Caution only use glass no plastic when using high alcohol - as it will melt plastic on contact


----------



## Doug’s wines

I would definitely want to do something to smooth out the everclear. I tried it in a port I was making recently up against brandy and decided to use xo brandy as the everclear just made it taste too harsh. The xo brandy actually added a few nice background notes that vodka wouldn’t bring in although I considered that too. This was a grape fpac based port (toasted marshmallow) kit so *definitely* not the same thing. I’ve never done anything with elderberry, so I can’t make an informed recommendation, but if it was me, I would bench test a few small samples to determine if you like what it’s tasing like before doing the whole batch. That’s how I decided against the everclear versus Brandy and went with a slightly higher brandy : port ratio than I originally thought about. 

Better to not like one or two ounces than a whole batch!


----------



## vacuumpumpman

Also ever clear needs time like most ports to sit for a while prior to drinking them


----------



## Stressbaby

Update:

I split off just over 1 gallon, added sugar back to 1.030, fermented that to 1.004, added sugar back to 1.030 again, and that has fermented down to 1.014. Somewhere in there I gave it a little dose of Fermaid O. It hasn't completely stopped but it has slowed way down. By my calculations, I'm at 16.14% ABV with 3.6% RS. Smells good, no off odors, but I haven't tasted it.

My plan for today is:
5oz Everclear brings me to 19% ABV
Dose with KMS
No additional sugar
Taste test for acid additions

I'm also interested in thoughts on 1) oak cubes; 2) blackberry infusion to add some fruitiness.


----------



## NorCal

I made a mess out of 5 gallons of port this last year, that I’m still trying to recover from. The plan was to make it from Cab grapes, arrest at 7 brix with Brandy to 20% abv. The cab came in at 23.5 vs 25.5 brix and the yeast kept chugging away, so I kept adding sugar. Well, then it stopped and I had a light red port that was too sweet. I added a gallon of Petite Sirah that I had, a spiral of oak, as well as another handle of brandy...yea volume is expanding.

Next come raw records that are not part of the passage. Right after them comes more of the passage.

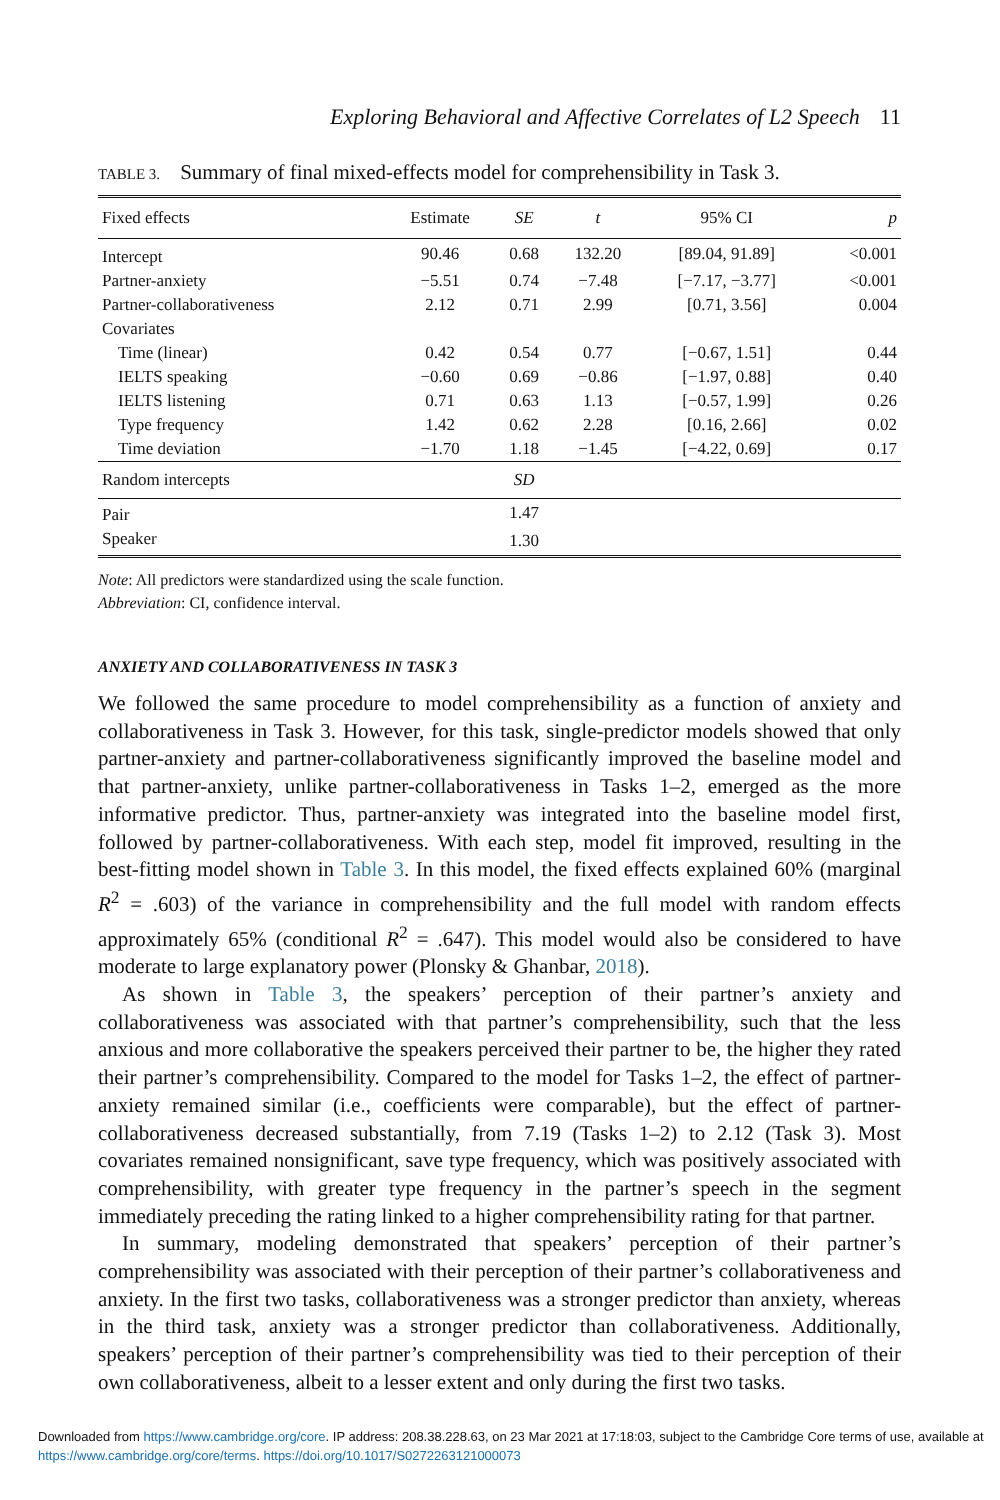Exploring Behavioral and Affective Correlates of L2 Speech 11
TABLE 3. Summary of final mixed-effects model for comprehensibility in Task 3.
| Fixed effects | Estimate | SE | t | 95% CI | p |
| --- | --- | --- | --- | --- | --- |
| Intercept | 90.46 | 0.68 | 132.20 | [89.04, 91.89] | <0.001 |
| Partner-anxiety | −5.51 | 0.74 | −7.48 | [−7.17, −3.77] | <0.001 |
| Partner-collaborativeness | 2.12 | 0.71 | 2.99 | [0.71, 3.56] | 0.004 |
| Covariates | | | | | |
| Time (linear) | 0.42 | 0.54 | 0.77 | [−0.67, 1.51] | 0.44 |
| IELTS speaking | −0.60 | 0.69 | −0.86 | [−1.97, 0.88] | 0.40 |
| IELTS listening | 0.71 | 0.63 | 1.13 | [−0.57, 1.99] | 0.26 |
| Type frequency | 1.42 | 0.62 | 2.28 | [0.16, 2.66] | 0.02 |
| Time deviation | −1.70 | 1.18 | −1.45 | [−4.22, 0.69] | 0.17 |
| Random intercepts | | SD | | | |
| Pair | | 1.47 | | | |
| Speaker | | 1.30 | | | |
Note: All predictors were standardized using the scale function.
Abbreviation: CI, confidence interval.
ANXIETY AND COLLABORATIVENESS IN TASK 3
We followed the same procedure to model comprehensibility as a function of anxiety and collaborativeness in Task 3. However, for this task, single-predictor models showed that only partner-anxiety and partner-collaborativeness significantly improved the baseline model and that partner-anxiety, unlike partner-collaborativeness in Tasks 1–2, emerged as the more informative predictor. Thus, partner-anxiety was integrated into the baseline model first, followed by partner-collaborativeness. With each step, model fit improved, resulting in the best-fitting model shown in Table 3. In this model, the fixed effects explained 60% (marginal R<sup>2</sup> = .603) of the variance in comprehensibility and the full model with random effects approximately 65% (conditional R<sup>2</sup> = .647). This model would also be considered to have moderate to large explanatory power (Plonsky & Ghanbar, 2018).
As shown in Table 3, the speakers’ perception of their partner’s anxiety and collaborativeness was associated with that partner’s comprehensibility, such that the less anxious and more collaborative the speakers perceived their partner to be, the higher they rated their partner’s comprehensibility. Compared to the model for Tasks 1–2, the effect of partner-anxiety remained similar (i.e., coefficients were comparable), but the effect of partner-collaborativeness decreased substantially, from 7.19 (Tasks 1–2) to 2.12 (Task 3). Most covariates remained nonsignificant, save type frequency, which was positively associated with comprehensibility, with greater type frequency in the partner’s speech in the segment immediately preceding the rating linked to a higher comprehensibility rating for that partner.
In summary, modeling demonstrated that speakers’ perception of their partner’s comprehensibility was associated with their perception of their partner’s collaborativeness and anxiety. In the first two tasks, collaborativeness was a stronger predictor than anxiety, whereas in the third task, anxiety was a stronger predictor than collaborativeness. Additionally, speakers’ perception of their partner’s comprehensibility was tied to their perception of their own collaborativeness, albeit to a lesser extent and only during the first two tasks.
Downloaded from https://www.cambridge.org/core. IP address: 208.38.228.63, on 23 Mar 2021 at 17:18:03, subject to the Cambridge Core terms of use, available at https://www.cambridge.org/core/terms. https://doi.org/10.1017/S0272263121000073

The person I’m making it “with” likes the way it tastes now, but to me it is still lacking any interesting flavors that I have gotten before when I made Zin port from a stuck fermentation. I was thinking of adding brown sugar as another winemaker had done, to give it some carmel notes. Has anyone else done this?


----------



## Mumazilla

Is it a strong consideration as to which brand name of brandy you use/or cost range?


----------



## pillswoj

I use a cheap local one - Ontario Small Cask.


----------



## Dennis Griffith

Has anyone tried a clear (white)151 rum to fortify? I think I read this somewhere and it has me curious as to what it would taste like.


----------



## GaDawg

I’ve used 191 proof Golden Grain.


----------



## Dennis Griffith

How did the port taste and how much did it take to reach the desired ABV? Depending on the rum maker, 151 would probably give a slightly different taste, but I suppose I'll just have to try it out.


----------



## pillswoj

I have never had a 151 white rum that didn't taste like paint thinner, ambers and darks have a nicer flavor, depending on the flavor notes of the port an amber rum might compliment it nicely.


----------



## baron4406

I made a "port" two years ago. Every year I make a large blueberry wine run. Usually around 20 gallons. Well that year the blueberries were terrible, but I made the wine anyway. It was bad, but I was able to rescue it.kinda. I decided to try something radical. I racked one 5 gallon carboy into a 6 gallon carboy then added two blueberry flavorings, two bottles of blueberry vodka, and one bottle of Christian Brothers brandy. It was awful. It tasted like something they'd serve you on death row if you liked blueberries and sadness. I basically forgot about it for a year. Then I needed bottles for this year's blueberry run, I decided to dump the evil blueberry port. When I uncorked the first bottle I got a rush of blueberries that smell nothing like the swill from a year ago. Shockingly it was now fantastic, you couldn't even taste the alcohol. Amazing what time does to even very bad wine.


----------



## dralarms

dralarms said:


> I'm getting ready to bottle my second go around of mixed berry port.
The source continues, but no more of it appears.